Union pushes for public pressure
Chris Bolster

Cars passing in front of the post office honked in support as Canada Post postal workers took to the busy intersection of Joyce Avenue and Alberni Street to protest the proposed cuts to postal service.

More than a dozen postal workers, some with placards, stood on the sidewalk at noon on Monday, January 27, and waved to cars as they passed by.

Elaine Maclean, Canadian Union of Postal Workers (CUPW) Local 808 president, said the noontime rally is designed to bring attention to the job cuts that were announced by Canada Post on December 11.

“This is something that we have to stand up and fight,” said Maclean. “We’re not going to take this lying down.”

Maclean added that this rally and others happening around the country have been timed to coincide with the return of members of parliament to the house of commons. The union is hoping that the general public will contact their members of parliament to raise concerns about the postal corporation’s plan.

The postal corporation announced it would eliminate door-to-door delivery and shed between 6,000 to 8,000 jobs through attrition due to retiring staff over the course of the next five years.

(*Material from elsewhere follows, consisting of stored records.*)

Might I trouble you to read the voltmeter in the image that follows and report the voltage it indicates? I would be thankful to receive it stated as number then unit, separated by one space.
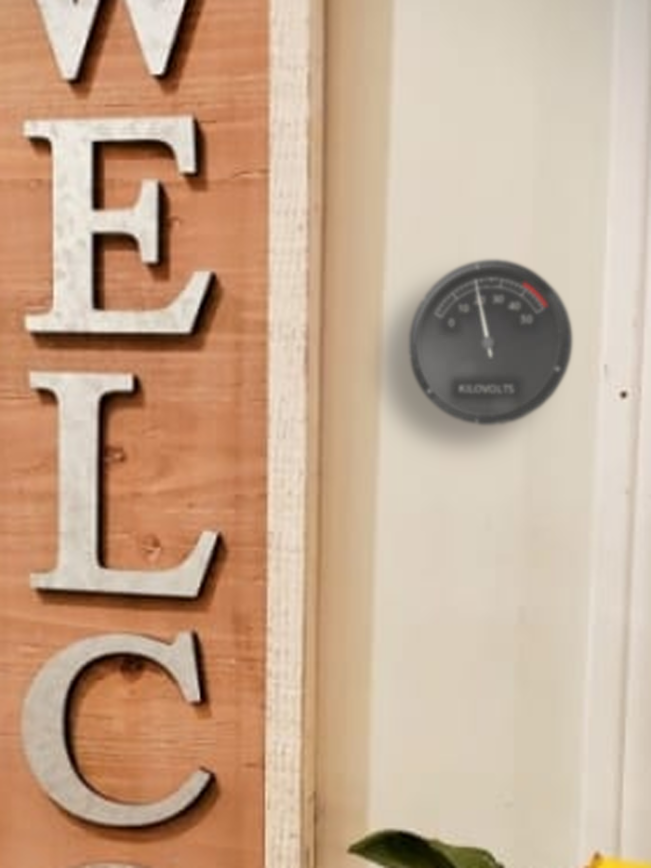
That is 20 kV
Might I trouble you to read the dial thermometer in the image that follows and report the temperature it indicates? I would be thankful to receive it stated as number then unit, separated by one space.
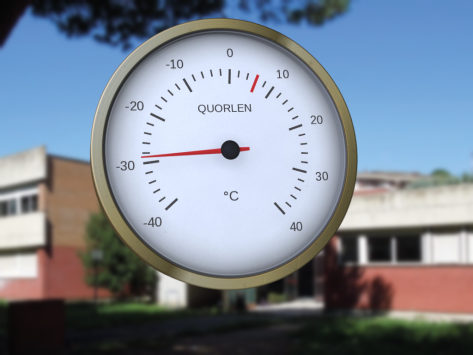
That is -29 °C
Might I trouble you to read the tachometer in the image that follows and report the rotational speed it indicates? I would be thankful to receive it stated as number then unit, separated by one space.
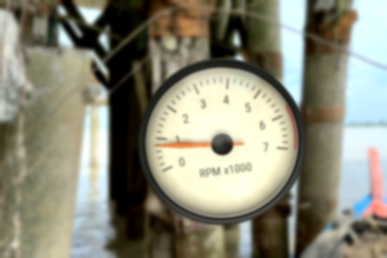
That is 800 rpm
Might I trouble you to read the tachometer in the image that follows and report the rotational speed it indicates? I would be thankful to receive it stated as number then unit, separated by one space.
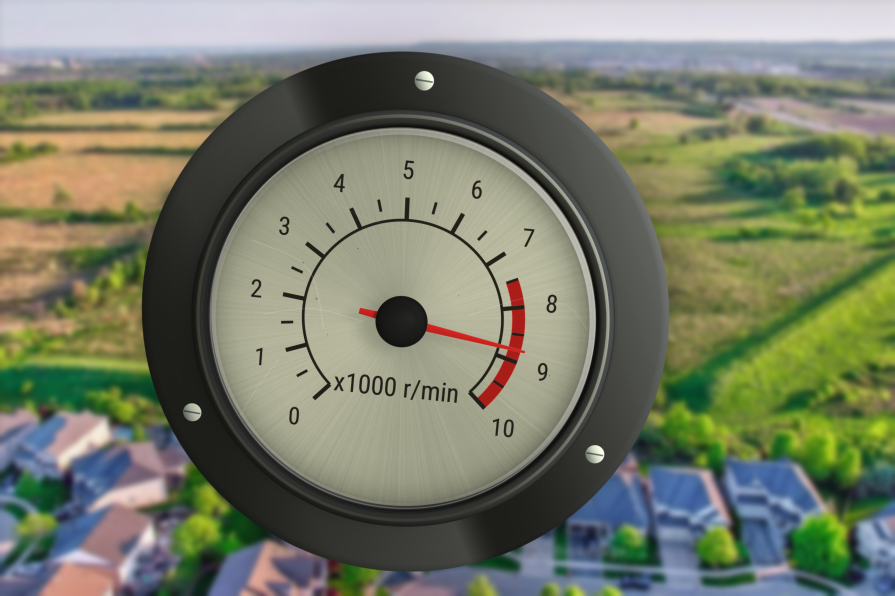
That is 8750 rpm
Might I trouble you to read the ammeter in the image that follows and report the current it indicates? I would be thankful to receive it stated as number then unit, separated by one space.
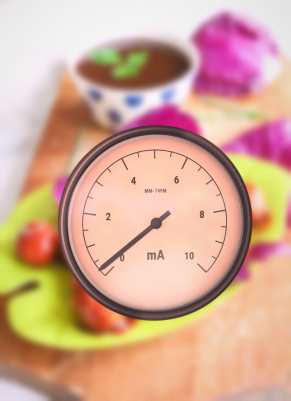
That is 0.25 mA
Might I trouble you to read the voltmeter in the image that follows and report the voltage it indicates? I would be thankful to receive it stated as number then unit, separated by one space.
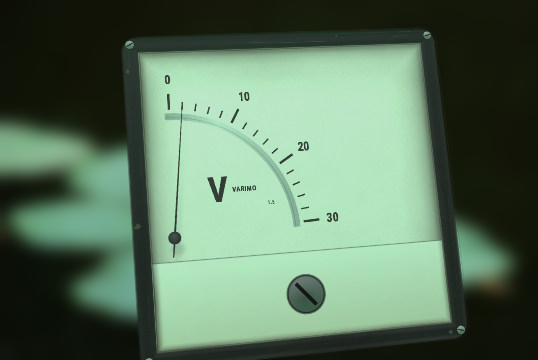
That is 2 V
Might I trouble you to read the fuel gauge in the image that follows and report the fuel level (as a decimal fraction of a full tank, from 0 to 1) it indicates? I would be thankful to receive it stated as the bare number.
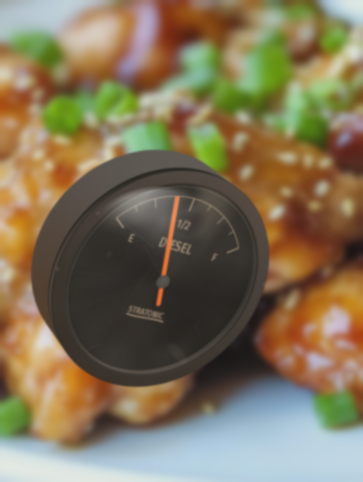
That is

“Where it will start, we don’t know,” said Maclean, adding that in Powell River only one person is slated to retire in the next six months. Fifteen letter carriers work out of the Powell River post office and Maclean estimates that after the changes happen there may only be enough work for five.

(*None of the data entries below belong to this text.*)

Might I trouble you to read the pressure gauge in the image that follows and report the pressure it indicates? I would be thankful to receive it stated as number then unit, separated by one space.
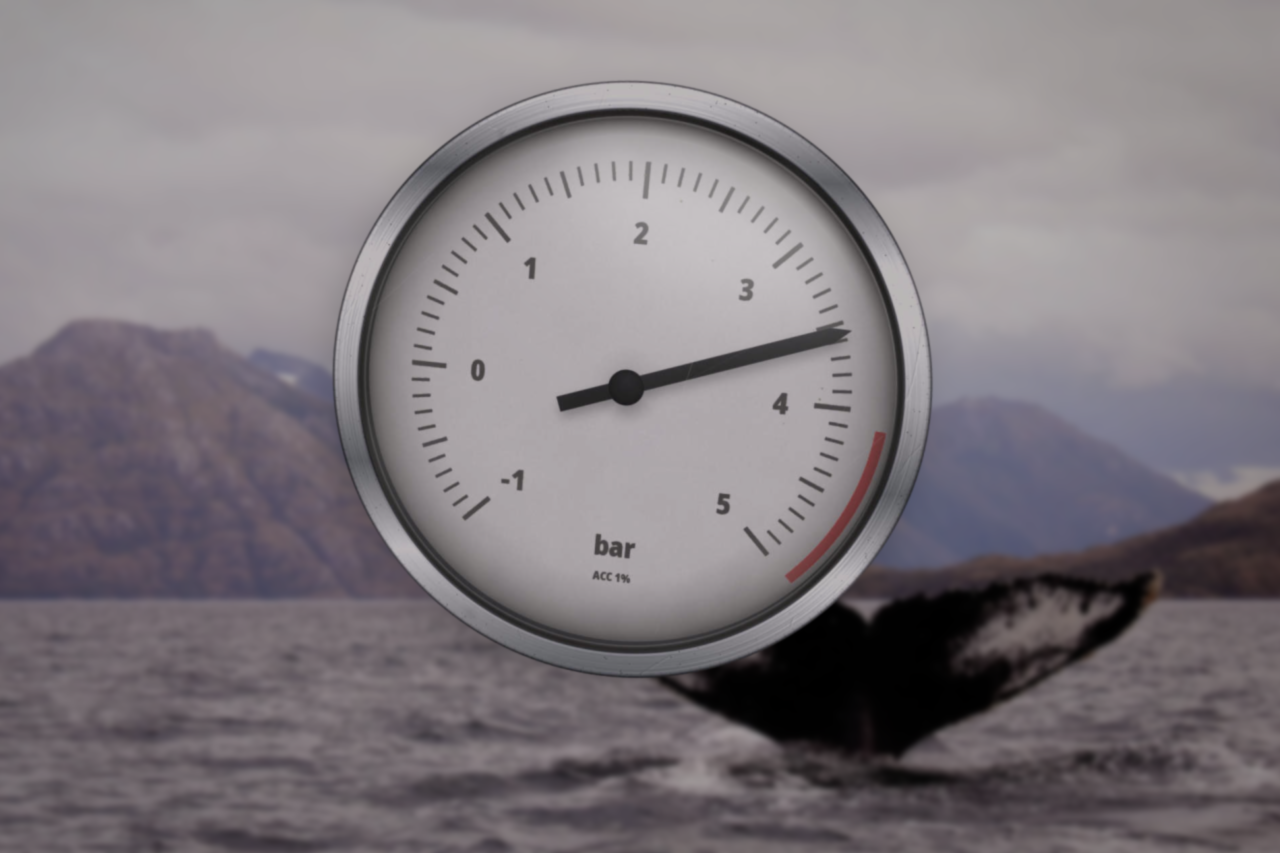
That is 3.55 bar
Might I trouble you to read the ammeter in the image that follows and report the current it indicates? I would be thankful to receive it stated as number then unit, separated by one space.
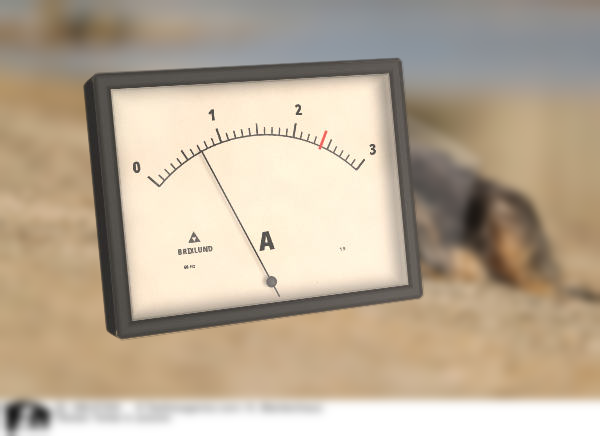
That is 0.7 A
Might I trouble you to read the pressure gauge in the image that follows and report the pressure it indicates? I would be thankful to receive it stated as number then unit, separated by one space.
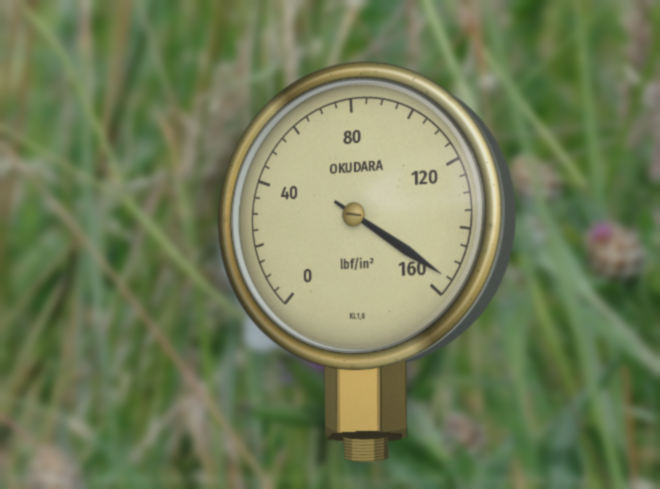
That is 155 psi
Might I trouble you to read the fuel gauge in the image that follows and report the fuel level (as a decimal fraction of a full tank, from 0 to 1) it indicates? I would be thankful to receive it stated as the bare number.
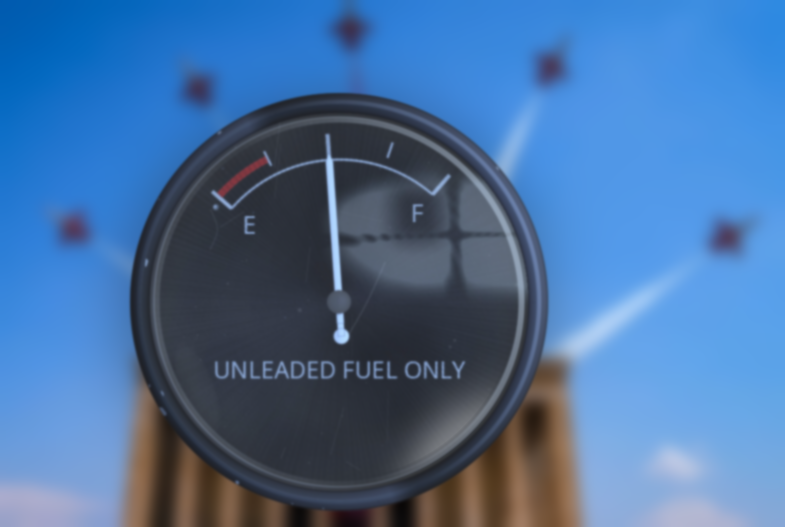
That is 0.5
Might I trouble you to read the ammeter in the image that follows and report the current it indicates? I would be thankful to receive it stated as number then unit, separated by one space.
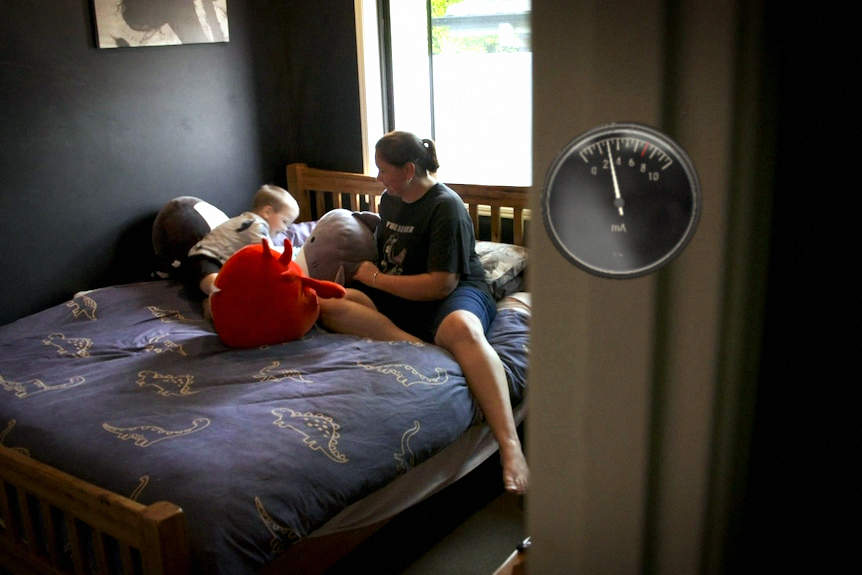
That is 3 mA
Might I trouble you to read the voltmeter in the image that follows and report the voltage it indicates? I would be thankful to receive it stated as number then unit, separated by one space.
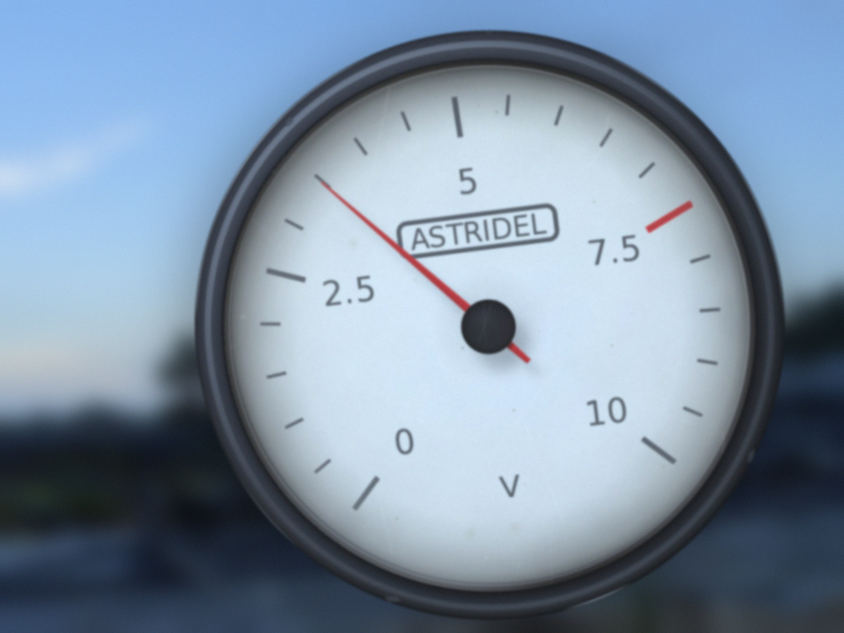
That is 3.5 V
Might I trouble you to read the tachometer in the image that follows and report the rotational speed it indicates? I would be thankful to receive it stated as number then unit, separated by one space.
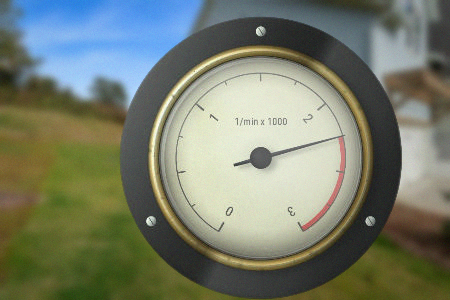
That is 2250 rpm
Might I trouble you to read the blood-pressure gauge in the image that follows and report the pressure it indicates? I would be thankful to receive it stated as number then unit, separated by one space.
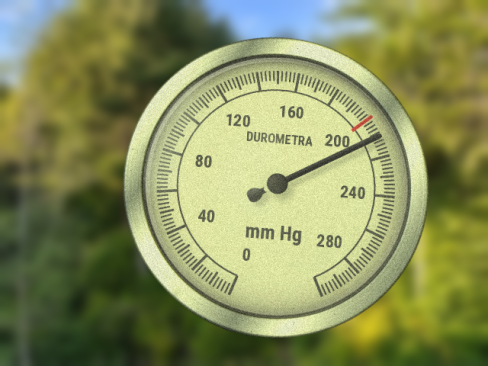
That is 210 mmHg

The cuts are not limited just to the letter carriers, said Maclean, noting that the retail staff jobs at the post office are also in jeopardy.

She and other postal workers are concerned about the hike in the price of stamps for letters, from 63 cents up to $1, and the installation of CMB, community mailboxes.

“Where are they going to put them?” Maclean asked. She thinks the boxes, which can be messy with flyers dropped on the ground and people coming to pick up their mail at all hours, will have a negative effect on housing prices. “Who is going to want one of those in front of their house?”